The mass production of high-quality steel products requires a combination of time-tested manufacturing practices and modern technology. As steel coils pass through the rolling, galvanizing, color coating, and other lines in a steel manufacturing plant, operators must set oven temperatures, line speeds, and alignments based on the characteristics of each coil and the desired thickness and flatness profile. Failure to properly set up a line results in excess scrap. It can also damage the ovens and cause the line to be shut down for several days.
At Ruukki Metals, we built and deployed a web application with MATLAB® that enables operators to select and apply the proper settings throughout the steel manufacturing process. We built a second, standalone MATLAB application that our engineers use to aggregate and analyze production metrics from multiple databases, track individual coils, and refine our process.
Since deploying these applications, we have had a much more consistent and efficient process, with less scrap, improved flatness, and a shorter off-gauge length. For example, in the temper mill, the off-gauge length—the amount of a coil that does not achieve the target thickness—has been reduced from several meters to 50 centimeters or less. Key to these improvements were regular optimizations of setup calculation parameters, and data visualization in MATLAB. The power of these MATLAB visualizations for detecting deviant coils cannot be exaggerated.

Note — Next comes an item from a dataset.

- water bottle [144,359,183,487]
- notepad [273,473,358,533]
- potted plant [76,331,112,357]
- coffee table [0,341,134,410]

Identifying Potential Process Improvements
Line speeds and temperatures must be adjusted to keep the thickness and flatness of each coil within required tolerances. Before MATLAB based web applications were available, our operators relied on their own experience, personal notes, and judgment for this work. With multiple shifts running each day, this practice led to inconsistent results.
Once coils had been processed, it was difficult and time-consuming for engineers to determine what settings had been used for any particular coil or set of coils. For example, to check the thickness at the cold-rolling mill, the output after galvanizing, and the transverse thickness profile, they typically spent days collecting the necessary data, processing it, and producing the plots needed to understand the results.

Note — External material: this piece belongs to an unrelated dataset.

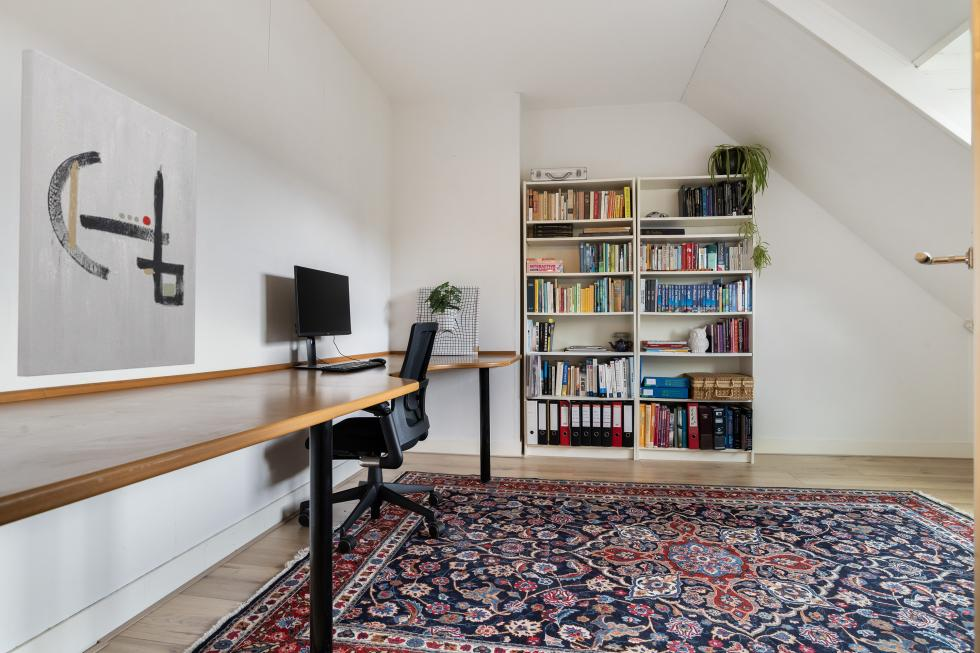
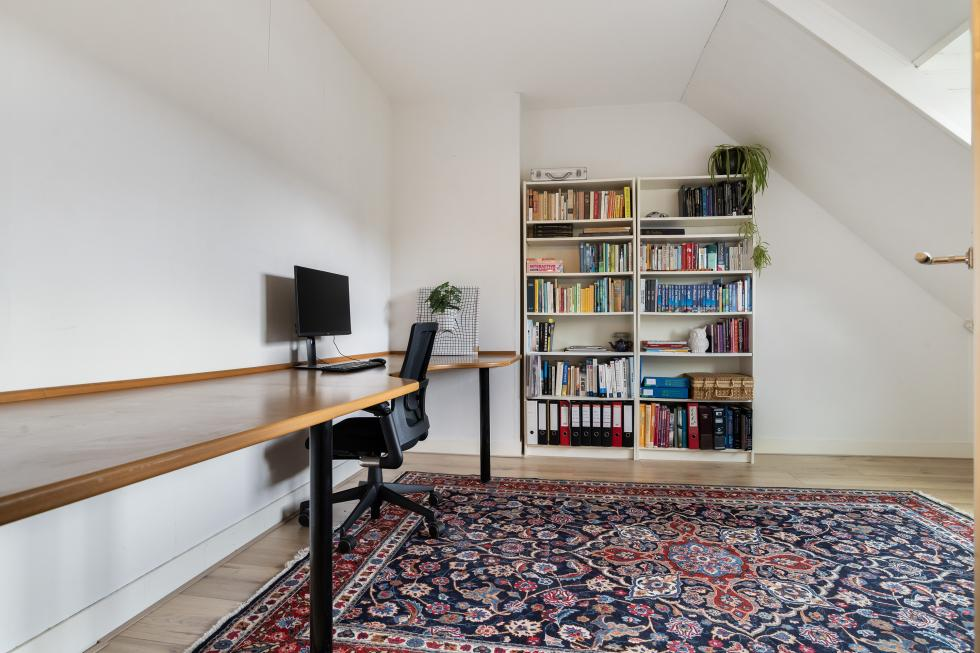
- wall art [16,47,198,378]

Analyzing Big Data with MATLAB and Neural Networks
At the heart of our new process is a set of data warehouses that we use to store and access information about the coils as they pass through the plant. A Microsoft® SQL based data warehouse stores thickness tolerances, dimensions, the raw material class for each coil, and the coil’s intended customer. A Wonderware® Historian data warehouse stores time-series data for the coil’s thickness and flatness and other process measurements. An Oracle® based data warehouse stores defects or anomalies detected and test results in a coil. All together, up to 4000 different measurements may be stored for each of the 60,000 coils processed annually.
With MATLAB and Database Toolbox™, we developed an application that retrieves data from each database, merges it in a separate Microsoft Access database, and creates documentation as needed. When a new coil is about to be processed in the line, this application analyzes the merged and stored data to calculate oven temperatures and other parameters used to set up equipment. In the galvanneal process, for example, the application uses a neural network created with Neural Network Toolbox™ to calculate setup values.
We relied on Neural Network Toolbox to implement a number of other key application features. We used self-organizing maps to classify coils by zinc mass, iron percentage, and flatness (Figure 1).
We also used Neural Network Toolbox to create a neural model. The model generates roll gap predictions based on finite element methods (FEM) (Figure 2).
In total, we created more than 30 different MATLAB applications for analyzing, visualizing, and exporting data for coils in the production chain. This data includes thickness, flatness, transverse profiles, raw material quality, and other characteristics (Figure 3).
We used MATLAB Compiler™ to create a desktop application that provides easy access to the data analysis and visualization applications in MATLAB that we had developed. Thanks to our use of JDBC drivers, no ODBC database connections were needed, and we did not have to use database wizards to create a database connection for the applications. Engineers can install and run this application from any PC without having to install MATLAB. Currently, more than 20 engineers are using it to gain insights into how our production chain is working today and how it might be improved in the future. Using this application, analyses that took days to complete manually can be completed in less than a minute.
We also created a web-based application, accessible via any web browser on our network, that line operators can use to view the data they need to monitor and set up the line (Figure 4). To build this .NET application, we packaged our MATLAB code as a DLL using MATLAB Builder™ NE. The DLL retrieves information from our database and creates plots that are sent as bitstreams to the main application, hosted on a Microsoft Internet Information Services (IIS) web server.
Using this application, our operators are prepared to make the necessary adjustments before each new coil enters a line. Since deploying this application and the standalone executable that we created with MATLAB and MATLAB Compiler, we have seen fewer misalignments, less scrap, and significant increases in efficiency and consistency at the plant.
Recently, we used MATLAB to model the bending process during cold-rolling in the temper and tandem mill, and we performed simulations that have enabled us to improve the flatness of coils coming out of this process. MATLAB provides a powerful tool for accessing FEM models like COMSOL Multiphysics®. We have created several applications that use a COMSOL-MATLAB link that enables us to input values to an FEM model and visualize results from COMSOL.